16. Applicable Law. This Agreement will be governed by and construed in
accordance with the laws of the State of Texas. Venue will lie in the federal or
state courts of Dallas County, Texas.
[Remainder of page intentionally left blank.]
31
If the foregoing is in accordance with your understanding of our agreement,
please sign and return to us the enclosed duplicate hereof, whereupon this
letter and your acceptance shall represent a binding agreement among the Company
and the several Underwriters.
Very truly yours,
Aarica Holdings, Inc.
By:
Xxxxx Xxxxxx, President
The foregoing Agreement is hereby confirmed and accepted as of the date first
above written.
Rushmore Securities Corporation
By:
Xxxxxx X. Xxxxx, III
For itself and the other several Underwriters in Schedule I to the foregoing
Agreement.
32
SCHEDULE I
Underwriters Number of Units
to be Purchased
Rushmore Securities Corporation
Capital West Securities
---------
Total 1,100,000
33
FORM OF LOCK-UP AGREEMENT
RUSHMORE SECURITIES CORPORATION
As Representative of the Several Underwriters
0000 Xxxxxx Xxxxx
Xxxxx 000
Xxxxxx, Xxxxx 00000
Ladies and Gentlemen:
The undersigned understands that you, as the Representative of the several
underwriters (the "Underwriters"), propose to enter into an Underwriting
Agreement (the "Underwriting Agreement") with Aarica Holdings, Inc., a Texas
corporation (the "Company"), providing for the initial public offering (the
"Offering") by the Underwriters, of 1,100,000 Units, each consisting of one
share of Common Stock of the Company, $0.01 par value (the "Common Stock"), and
one redeemable common stock purchase warrant (the "Warrants"), pursuant to the
Company's Registration Statement on Form SB-2 (the "Registration Statement")

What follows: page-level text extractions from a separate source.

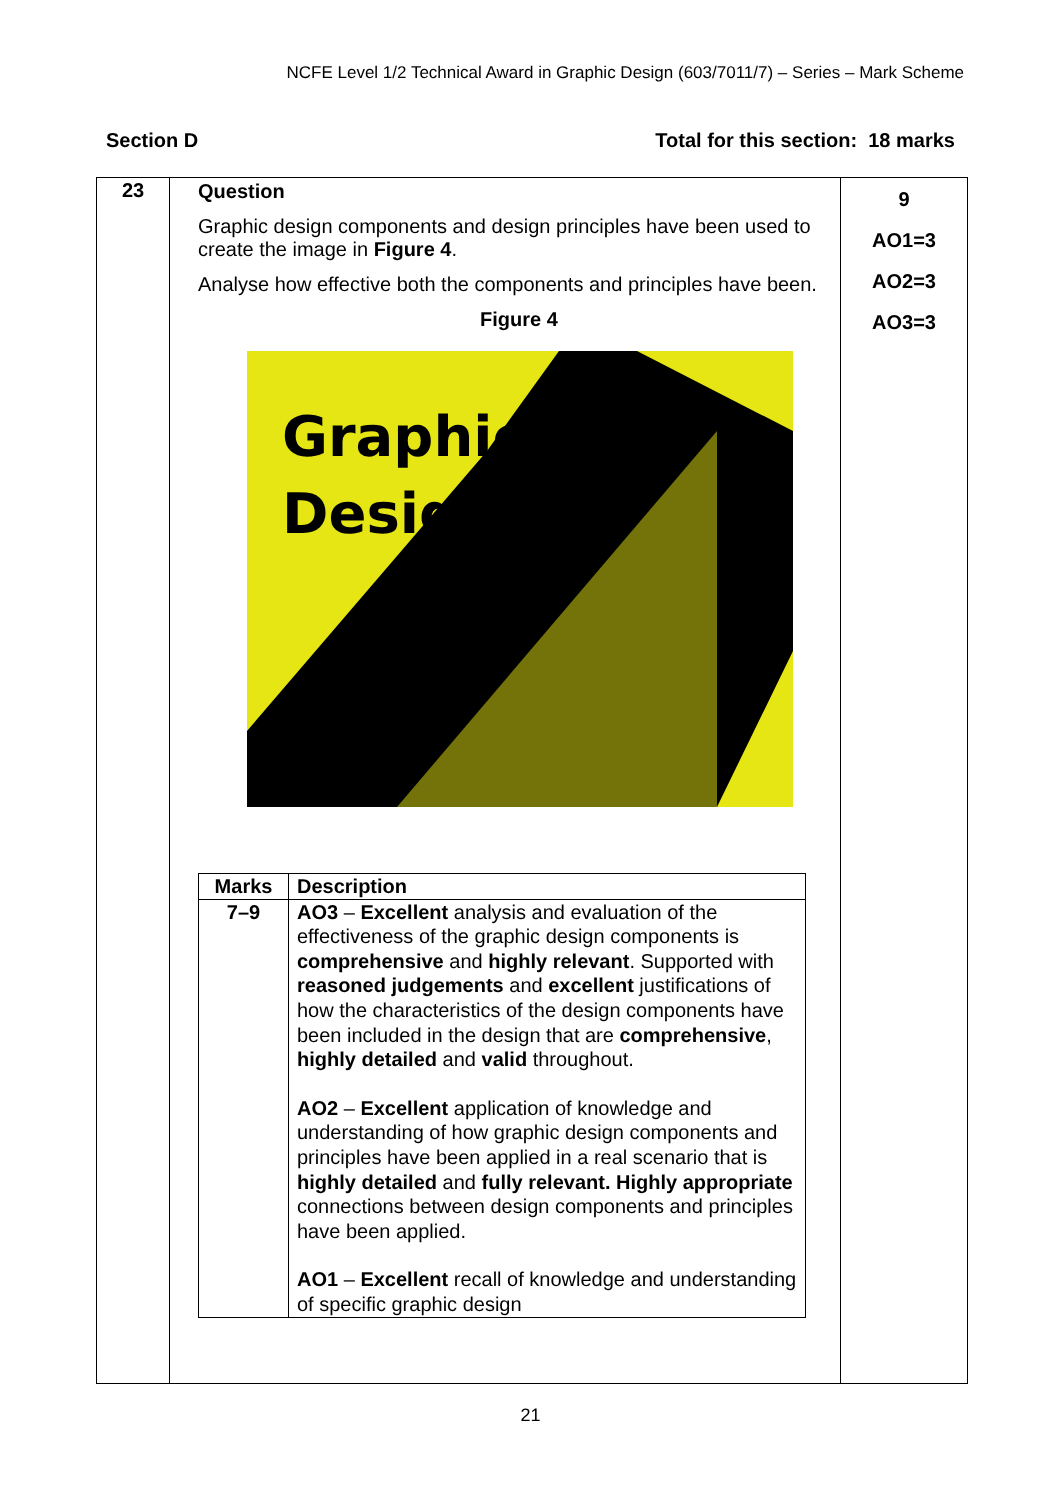NCFE Level 1/2 Technical Award in Graphic Design (603/7011/7) – Series – Mark Scheme
Section D Total for this section: 18 marks
| 23 | Question Graphic design components and design principles have been used to create the image in Figure 4 . Analyse how effective both the components and principles have been. Figure 4 Graphic Design / Marks / Description / / --- / --- / / 7–9 / AO3 – Excellent analysis and evaluation of the effectiveness of the graphic design components is comprehensive and highly relevant . Supported with reasoned judgements and excellent justifications of how the characteristics of the design components have been included in the design that are comprehensive , highly detailed and valid throughout. AO2 – Excellent application of knowledge and understanding of how graphic design components and principles have been applied in a real scenario that is highly detailed and fully relevant. Highly appropriate connections between design components and principles have been applied. AO1 – Excellent recall of knowledge and understanding of specific graphic design / | 9 AO1=3 AO2=3 AO3=3 |
21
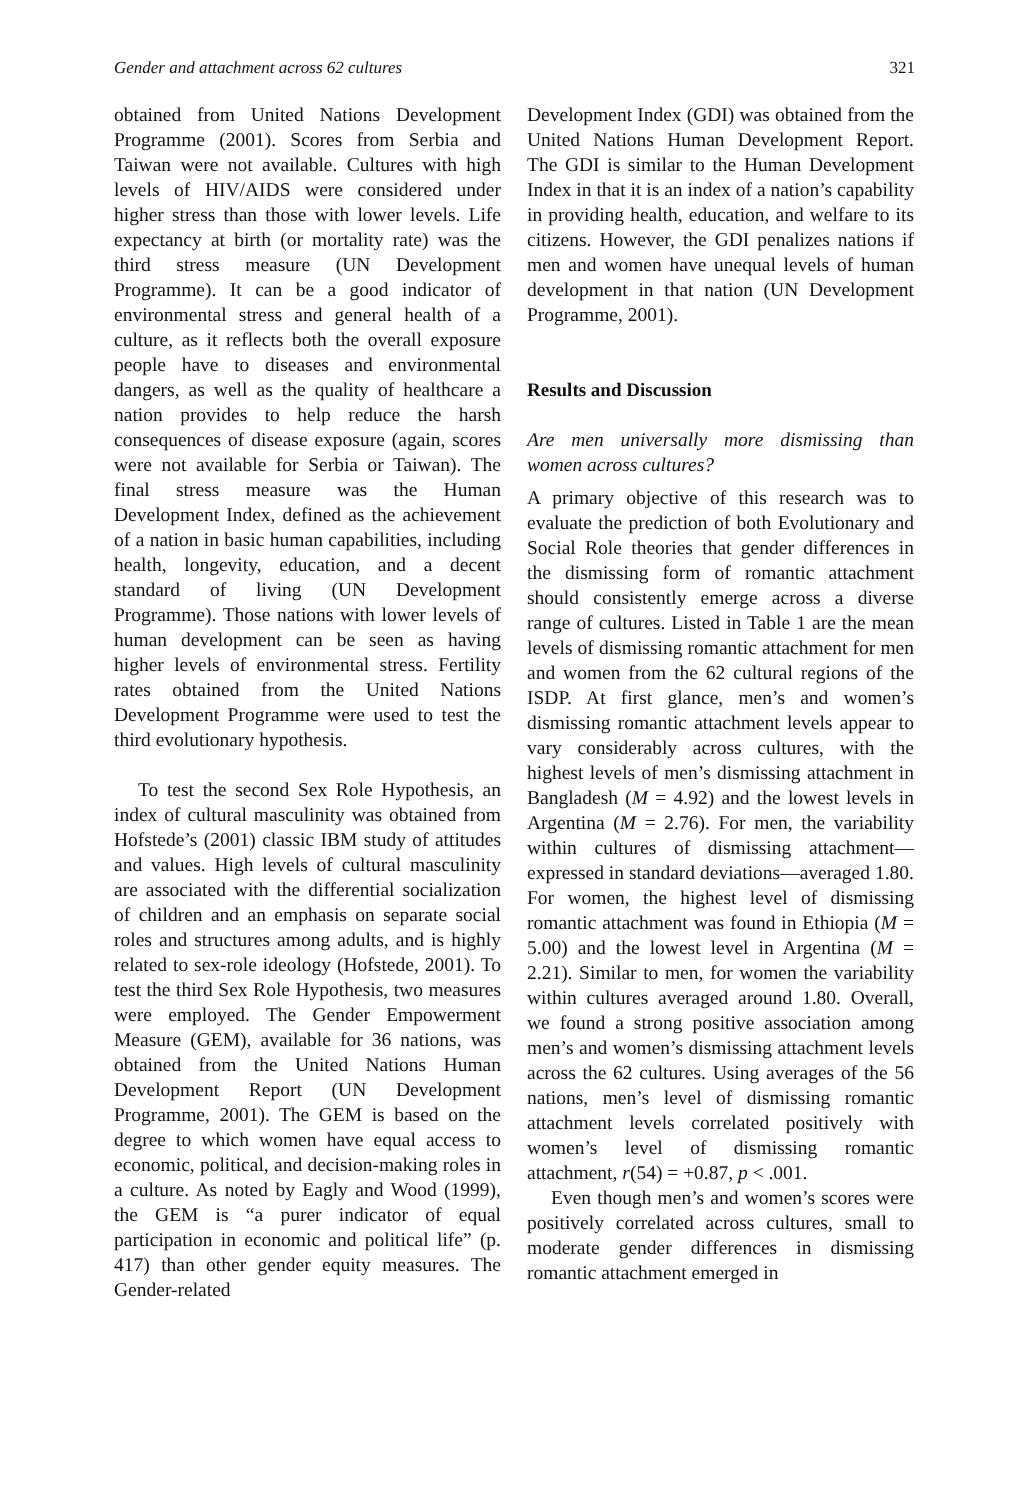Gender and attachment across 62 cultures 321
obtained from United Nations Development Programme (2001). Scores from Serbia and Taiwan were not available. Cultures with high levels of HIV/AIDS were considered under higher stress than those with lower levels. Life expectancy at birth (or mortality rate) was the third stress measure (UN Development Programme). It can be a good indicator of environmental stress and general health of a culture, as it reflects both the overall exposure people have to diseases and environmental dangers, as well as the quality of healthcare a nation provides to help reduce the harsh consequences of disease exposure (again, scores were not available for Serbia or Taiwan). The final stress measure was the Human Development Index, defined as the achievement of a nation in basic human capabilities, including health, longevity, education, and a decent standard of living (UN Development Programme). Those nations with lower levels of human development can be seen as having higher levels of environmental stress. Fertility rates obtained from the United Nations Development Programme were used to test the third evolutionary hypothesis.
To test the second Sex Role Hypothesis, an index of cultural masculinity was obtained from Hofstede’s (2001) classic IBM study of attitudes and values. High levels of cultural masculinity are associated with the differential socialization of children and an emphasis on separate social roles and structures among adults, and is highly related to sex-role ideology (Hofstede, 2001). To test the third Sex Role Hypothesis, two measures were employed. The Gender Empowerment Measure (GEM), available for 36 nations, was obtained from the United Nations Human Development Report (UN Development Programme, 2001). The GEM is based on the degree to which women have equal access to economic, political, and decision-making roles in a culture. As noted by Eagly and Wood (1999), the GEM is “a purer indicator of equal participation in economic and political life” (p. 417) than other gender equity measures. The Gender-related
Development Index (GDI) was obtained from the United Nations Human Development Report. The GDI is similar to the Human Development Index in that it is an index of a nation’s capability in providing health, education, and welfare to its citizens. However, the GDI penalizes nations if men and women have unequal levels of human development in that nation (UN Development Programme, 2001).
Results and Discussion
Are men universally more dismissing than women across cultures?
A primary objective of this research was to evaluate the prediction of both Evolutionary and Social Role theories that gender differences in the dismissing form of romantic attachment should consistently emerge across a diverse range of cultures. Listed in Table 1 are the mean levels of dismissing romantic attachment for men and women from the 62 cultural regions of the ISDP. At first glance, men’s and women’s dismissing romantic attachment levels appear to vary considerably across cultures, with the highest levels of men’s dismissing attachment in Bangladesh (M = 4.92) and the lowest levels in Argentina (M = 2.76). For men, the variability within cultures of dismissing attachment—expressed in standard deviations—averaged 1.80. For women, the highest level of dismissing romantic attachment was found in Ethiopia (M = 5.00) and the lowest level in Argentina (M = 2.21). Similar to men, for women the variability within cultures averaged around 1.80. Overall, we found a strong positive association among men’s and women’s dismissing attachment levels across the 62 cultures. Using averages of the 56 nations, men’s level of dismissing romantic attachment levels correlated positively with women’s level of dismissing romantic attachment, r(54) = +0.87, p < .001.
Even though men’s and women’s scores were positively correlated across cultures, small to moderate gender differences in dismissing romantic attachment emerged in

filed with the Securities and Exchange Commission.
In consideration of the Underwriters' Agreement to purchase the Units, and
for other good and valuable consideration, receipt of which is hereby
acknowledged, the undersigned hereby agrees that during the period beginning on
the date of this letter and ending one (1) year (the "Lock-Up Period") after the
date of the final prospectus relating to the offer and sale of the Units, the
undersigned will not, directly or indirectly, offer, sell, contract to sell,
grant any option for the sale of, pledge, or otherwise dispose of (individually,
a "Disposition") any Common Stock, or securities exercisable, convertible, or
exchangeable for or into Common Stock (collectively, the "Securities"), that the
undersigned now owns or will own in the future (beneficially or of record),
except (i) as a bona fide gift or gifts, provided the donee or donees thereof
agree in writing to be bound by this Lock-Up Agreement, or (ii) with the prior
written consent of the Representative. The foregoing restriction is expressly
agreed to preclude the holder of Securities from engaging in any hedging or
other transaction which is designed to or reasonably expected to lead to or
result in a Disposition of Securities during the Lock-Up Period, even if such
Securities would be disposed of by someone other than the undersigned. Such
prohibited hedging or other transactions would include, without limitation, any
short sale or any purchase, sale or grant of any right (including, without
limitation, any put or call option) with respect to any security (other than a
broad-based market basket or index) that includes, relates to or derives any
significant part of its value from the Securities.